** Opening Source information block **

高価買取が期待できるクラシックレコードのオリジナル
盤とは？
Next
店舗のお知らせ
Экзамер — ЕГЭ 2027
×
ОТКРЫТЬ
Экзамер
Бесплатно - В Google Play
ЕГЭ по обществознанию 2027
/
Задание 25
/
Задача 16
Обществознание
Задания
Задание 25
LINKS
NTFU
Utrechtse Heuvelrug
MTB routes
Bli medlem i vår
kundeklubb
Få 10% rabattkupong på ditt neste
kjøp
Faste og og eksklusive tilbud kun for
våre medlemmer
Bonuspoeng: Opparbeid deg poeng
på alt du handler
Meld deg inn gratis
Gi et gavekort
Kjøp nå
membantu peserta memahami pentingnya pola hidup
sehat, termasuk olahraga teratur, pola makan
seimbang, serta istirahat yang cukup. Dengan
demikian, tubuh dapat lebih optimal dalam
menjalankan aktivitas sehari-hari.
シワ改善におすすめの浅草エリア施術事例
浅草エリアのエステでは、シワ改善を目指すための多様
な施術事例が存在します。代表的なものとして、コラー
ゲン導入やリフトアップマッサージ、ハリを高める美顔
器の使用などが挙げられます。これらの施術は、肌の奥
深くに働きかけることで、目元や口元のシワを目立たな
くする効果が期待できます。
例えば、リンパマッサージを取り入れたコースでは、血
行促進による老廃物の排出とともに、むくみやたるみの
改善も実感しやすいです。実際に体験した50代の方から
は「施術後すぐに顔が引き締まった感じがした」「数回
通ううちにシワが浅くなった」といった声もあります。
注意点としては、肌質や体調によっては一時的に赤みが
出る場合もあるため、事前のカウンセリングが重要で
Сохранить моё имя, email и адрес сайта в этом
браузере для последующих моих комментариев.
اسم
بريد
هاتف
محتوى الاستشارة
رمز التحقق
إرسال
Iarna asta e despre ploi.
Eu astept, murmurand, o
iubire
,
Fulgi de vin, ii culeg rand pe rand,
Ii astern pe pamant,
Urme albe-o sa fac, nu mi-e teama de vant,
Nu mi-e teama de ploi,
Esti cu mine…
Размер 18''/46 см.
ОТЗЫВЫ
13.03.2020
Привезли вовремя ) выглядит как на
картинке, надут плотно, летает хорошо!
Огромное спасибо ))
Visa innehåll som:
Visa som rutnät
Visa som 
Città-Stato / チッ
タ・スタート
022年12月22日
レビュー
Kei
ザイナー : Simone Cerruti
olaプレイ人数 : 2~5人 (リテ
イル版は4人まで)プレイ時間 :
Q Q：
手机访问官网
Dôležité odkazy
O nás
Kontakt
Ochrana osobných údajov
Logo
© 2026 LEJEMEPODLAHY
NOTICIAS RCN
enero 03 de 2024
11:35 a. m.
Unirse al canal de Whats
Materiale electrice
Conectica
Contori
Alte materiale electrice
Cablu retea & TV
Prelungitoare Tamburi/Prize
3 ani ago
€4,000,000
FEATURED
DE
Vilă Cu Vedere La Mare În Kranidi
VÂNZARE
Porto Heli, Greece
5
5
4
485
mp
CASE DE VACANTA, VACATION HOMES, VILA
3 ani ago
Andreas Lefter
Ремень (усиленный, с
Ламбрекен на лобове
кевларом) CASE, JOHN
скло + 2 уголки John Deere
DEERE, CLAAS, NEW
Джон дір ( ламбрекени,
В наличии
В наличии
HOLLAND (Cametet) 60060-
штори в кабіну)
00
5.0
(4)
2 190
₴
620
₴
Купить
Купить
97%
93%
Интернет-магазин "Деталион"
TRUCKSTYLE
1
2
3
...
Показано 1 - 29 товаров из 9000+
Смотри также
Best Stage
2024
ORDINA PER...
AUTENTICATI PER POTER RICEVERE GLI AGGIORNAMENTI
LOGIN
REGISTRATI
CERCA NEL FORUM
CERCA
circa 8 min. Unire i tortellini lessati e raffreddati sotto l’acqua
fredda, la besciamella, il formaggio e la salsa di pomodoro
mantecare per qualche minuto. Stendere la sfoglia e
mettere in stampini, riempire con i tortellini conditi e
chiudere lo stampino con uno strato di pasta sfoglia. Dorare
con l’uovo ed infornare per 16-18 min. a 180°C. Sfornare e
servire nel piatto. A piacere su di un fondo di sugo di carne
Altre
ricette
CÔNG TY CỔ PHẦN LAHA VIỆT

** Closing Source information block **

- **Required work**:
Read through the entries above, and wherever a line holds the string "teama", copy it.

- **Reply**:
Urme albe-o sa fac, nu mi-e teama de vant,
Nu mi-e teama de ploi,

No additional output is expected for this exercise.